(Dataset entries)
------

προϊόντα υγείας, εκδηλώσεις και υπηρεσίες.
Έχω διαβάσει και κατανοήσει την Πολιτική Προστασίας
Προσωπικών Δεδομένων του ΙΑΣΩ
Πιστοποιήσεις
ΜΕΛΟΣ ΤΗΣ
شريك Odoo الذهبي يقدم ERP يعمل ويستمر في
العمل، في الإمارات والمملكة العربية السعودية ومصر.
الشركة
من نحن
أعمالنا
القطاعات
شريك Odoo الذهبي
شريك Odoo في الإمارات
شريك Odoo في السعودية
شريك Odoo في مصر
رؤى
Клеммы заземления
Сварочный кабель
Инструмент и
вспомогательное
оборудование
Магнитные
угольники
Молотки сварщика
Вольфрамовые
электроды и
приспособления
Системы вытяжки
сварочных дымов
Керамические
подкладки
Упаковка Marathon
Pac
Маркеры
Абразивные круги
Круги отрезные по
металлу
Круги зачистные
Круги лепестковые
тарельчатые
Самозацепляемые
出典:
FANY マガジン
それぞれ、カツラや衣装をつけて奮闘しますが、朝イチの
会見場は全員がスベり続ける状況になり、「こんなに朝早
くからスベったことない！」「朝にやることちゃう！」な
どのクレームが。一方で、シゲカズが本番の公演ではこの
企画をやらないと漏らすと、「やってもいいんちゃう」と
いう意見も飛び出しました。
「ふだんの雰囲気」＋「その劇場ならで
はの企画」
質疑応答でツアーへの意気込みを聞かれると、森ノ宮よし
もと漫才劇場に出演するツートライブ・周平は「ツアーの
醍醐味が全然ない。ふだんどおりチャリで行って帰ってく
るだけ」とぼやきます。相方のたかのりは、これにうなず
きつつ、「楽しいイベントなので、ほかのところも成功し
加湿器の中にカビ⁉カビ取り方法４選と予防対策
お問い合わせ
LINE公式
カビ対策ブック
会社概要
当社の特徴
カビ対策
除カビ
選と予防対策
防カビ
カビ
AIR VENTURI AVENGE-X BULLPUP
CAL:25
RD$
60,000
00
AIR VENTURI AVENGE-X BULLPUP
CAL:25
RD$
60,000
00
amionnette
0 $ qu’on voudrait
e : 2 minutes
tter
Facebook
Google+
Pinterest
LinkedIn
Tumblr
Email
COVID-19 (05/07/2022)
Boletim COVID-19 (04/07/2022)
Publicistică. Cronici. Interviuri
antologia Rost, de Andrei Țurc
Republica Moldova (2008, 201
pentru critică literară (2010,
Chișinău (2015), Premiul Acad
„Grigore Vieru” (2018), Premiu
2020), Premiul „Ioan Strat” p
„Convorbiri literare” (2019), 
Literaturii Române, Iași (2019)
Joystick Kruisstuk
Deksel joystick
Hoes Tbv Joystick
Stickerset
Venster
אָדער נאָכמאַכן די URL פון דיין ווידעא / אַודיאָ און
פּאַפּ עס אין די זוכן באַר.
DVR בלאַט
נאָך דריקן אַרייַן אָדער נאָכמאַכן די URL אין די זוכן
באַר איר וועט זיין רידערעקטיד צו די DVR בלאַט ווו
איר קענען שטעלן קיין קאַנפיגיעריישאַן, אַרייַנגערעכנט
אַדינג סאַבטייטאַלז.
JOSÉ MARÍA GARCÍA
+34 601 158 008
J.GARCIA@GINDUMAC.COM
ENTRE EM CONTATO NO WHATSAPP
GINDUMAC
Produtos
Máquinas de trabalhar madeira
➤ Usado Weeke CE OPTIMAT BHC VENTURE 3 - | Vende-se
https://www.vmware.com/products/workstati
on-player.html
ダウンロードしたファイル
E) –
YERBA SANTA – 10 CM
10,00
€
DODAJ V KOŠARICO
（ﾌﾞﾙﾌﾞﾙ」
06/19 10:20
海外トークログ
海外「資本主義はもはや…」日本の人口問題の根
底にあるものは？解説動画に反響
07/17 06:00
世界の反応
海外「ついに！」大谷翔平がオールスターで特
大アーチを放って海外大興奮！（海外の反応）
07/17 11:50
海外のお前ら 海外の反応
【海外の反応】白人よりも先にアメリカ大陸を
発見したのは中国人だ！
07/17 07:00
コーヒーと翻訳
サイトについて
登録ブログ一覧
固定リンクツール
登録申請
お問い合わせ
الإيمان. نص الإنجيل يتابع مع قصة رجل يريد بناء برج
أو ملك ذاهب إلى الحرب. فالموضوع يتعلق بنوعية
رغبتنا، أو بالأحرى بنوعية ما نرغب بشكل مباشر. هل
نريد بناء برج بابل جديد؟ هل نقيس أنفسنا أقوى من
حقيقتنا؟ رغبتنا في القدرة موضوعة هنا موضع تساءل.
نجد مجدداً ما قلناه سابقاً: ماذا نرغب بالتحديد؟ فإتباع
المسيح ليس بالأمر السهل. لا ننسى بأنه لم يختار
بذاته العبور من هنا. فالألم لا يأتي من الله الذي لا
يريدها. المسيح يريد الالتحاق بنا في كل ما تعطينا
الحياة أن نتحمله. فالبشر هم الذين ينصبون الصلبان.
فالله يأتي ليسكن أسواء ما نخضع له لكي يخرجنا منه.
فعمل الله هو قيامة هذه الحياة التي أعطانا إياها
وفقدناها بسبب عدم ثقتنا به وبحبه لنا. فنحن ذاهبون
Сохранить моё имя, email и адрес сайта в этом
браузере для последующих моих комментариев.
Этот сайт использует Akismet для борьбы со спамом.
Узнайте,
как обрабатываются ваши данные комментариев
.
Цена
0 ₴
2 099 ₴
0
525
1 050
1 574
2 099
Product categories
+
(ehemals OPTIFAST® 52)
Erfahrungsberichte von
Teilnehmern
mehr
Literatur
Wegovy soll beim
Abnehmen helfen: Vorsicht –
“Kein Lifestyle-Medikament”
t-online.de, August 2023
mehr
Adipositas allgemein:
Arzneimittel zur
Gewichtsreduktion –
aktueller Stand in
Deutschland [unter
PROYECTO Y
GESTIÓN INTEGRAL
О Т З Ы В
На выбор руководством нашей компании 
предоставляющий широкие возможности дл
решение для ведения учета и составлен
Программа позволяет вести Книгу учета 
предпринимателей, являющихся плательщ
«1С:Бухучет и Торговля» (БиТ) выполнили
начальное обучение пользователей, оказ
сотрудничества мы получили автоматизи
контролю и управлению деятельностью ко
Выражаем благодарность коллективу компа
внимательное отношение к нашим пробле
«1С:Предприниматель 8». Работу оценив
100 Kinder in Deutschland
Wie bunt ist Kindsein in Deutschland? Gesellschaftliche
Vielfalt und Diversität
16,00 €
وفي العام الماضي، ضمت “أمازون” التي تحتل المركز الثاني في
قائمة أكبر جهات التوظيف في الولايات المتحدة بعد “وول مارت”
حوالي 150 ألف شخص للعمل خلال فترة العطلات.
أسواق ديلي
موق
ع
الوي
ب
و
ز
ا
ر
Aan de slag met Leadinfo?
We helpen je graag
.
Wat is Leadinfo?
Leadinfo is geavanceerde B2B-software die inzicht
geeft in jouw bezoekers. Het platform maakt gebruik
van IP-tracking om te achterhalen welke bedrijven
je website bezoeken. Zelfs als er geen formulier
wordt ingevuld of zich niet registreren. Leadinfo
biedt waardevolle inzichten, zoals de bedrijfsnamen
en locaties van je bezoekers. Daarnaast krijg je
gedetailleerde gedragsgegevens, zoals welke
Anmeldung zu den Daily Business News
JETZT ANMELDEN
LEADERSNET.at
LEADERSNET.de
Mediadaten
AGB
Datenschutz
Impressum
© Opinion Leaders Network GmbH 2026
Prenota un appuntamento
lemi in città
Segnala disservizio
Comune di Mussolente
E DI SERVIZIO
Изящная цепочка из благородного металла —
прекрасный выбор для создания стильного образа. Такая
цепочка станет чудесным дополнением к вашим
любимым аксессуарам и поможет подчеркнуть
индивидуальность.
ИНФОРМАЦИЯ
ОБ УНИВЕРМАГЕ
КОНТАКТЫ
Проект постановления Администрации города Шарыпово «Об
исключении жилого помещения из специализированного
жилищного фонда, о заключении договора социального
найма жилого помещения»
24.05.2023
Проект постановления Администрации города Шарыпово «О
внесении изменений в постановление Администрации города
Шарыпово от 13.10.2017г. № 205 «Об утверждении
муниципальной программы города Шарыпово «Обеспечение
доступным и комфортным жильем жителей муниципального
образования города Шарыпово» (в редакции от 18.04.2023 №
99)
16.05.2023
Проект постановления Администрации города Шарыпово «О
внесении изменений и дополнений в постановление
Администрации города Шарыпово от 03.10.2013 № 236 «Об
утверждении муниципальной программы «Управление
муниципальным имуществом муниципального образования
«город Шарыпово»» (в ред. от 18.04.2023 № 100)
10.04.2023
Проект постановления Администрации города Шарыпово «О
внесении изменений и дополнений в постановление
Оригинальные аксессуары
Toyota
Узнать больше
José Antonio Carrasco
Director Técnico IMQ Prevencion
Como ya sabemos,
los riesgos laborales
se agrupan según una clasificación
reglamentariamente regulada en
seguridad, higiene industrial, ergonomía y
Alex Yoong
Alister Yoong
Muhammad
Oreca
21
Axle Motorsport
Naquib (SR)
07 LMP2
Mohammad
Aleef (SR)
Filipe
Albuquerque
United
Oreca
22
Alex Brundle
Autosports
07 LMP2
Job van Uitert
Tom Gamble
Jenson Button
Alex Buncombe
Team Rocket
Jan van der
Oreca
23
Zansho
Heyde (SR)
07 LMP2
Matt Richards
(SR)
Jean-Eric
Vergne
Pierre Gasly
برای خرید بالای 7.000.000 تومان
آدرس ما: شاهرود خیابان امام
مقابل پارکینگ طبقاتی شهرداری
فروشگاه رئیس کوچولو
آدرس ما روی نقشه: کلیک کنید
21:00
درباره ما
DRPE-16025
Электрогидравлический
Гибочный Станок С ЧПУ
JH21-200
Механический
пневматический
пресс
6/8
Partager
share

------

> **JOB**:
Above are the records; copy every line in them that holds the word "التي".

> **YOUR RESPONSE**:
فعمل الله هو قيامة هذه الحياة التي أعطانا إياها
وفي العام الماضي، ضمت “أمازون” التي تحتل المركز الثاني في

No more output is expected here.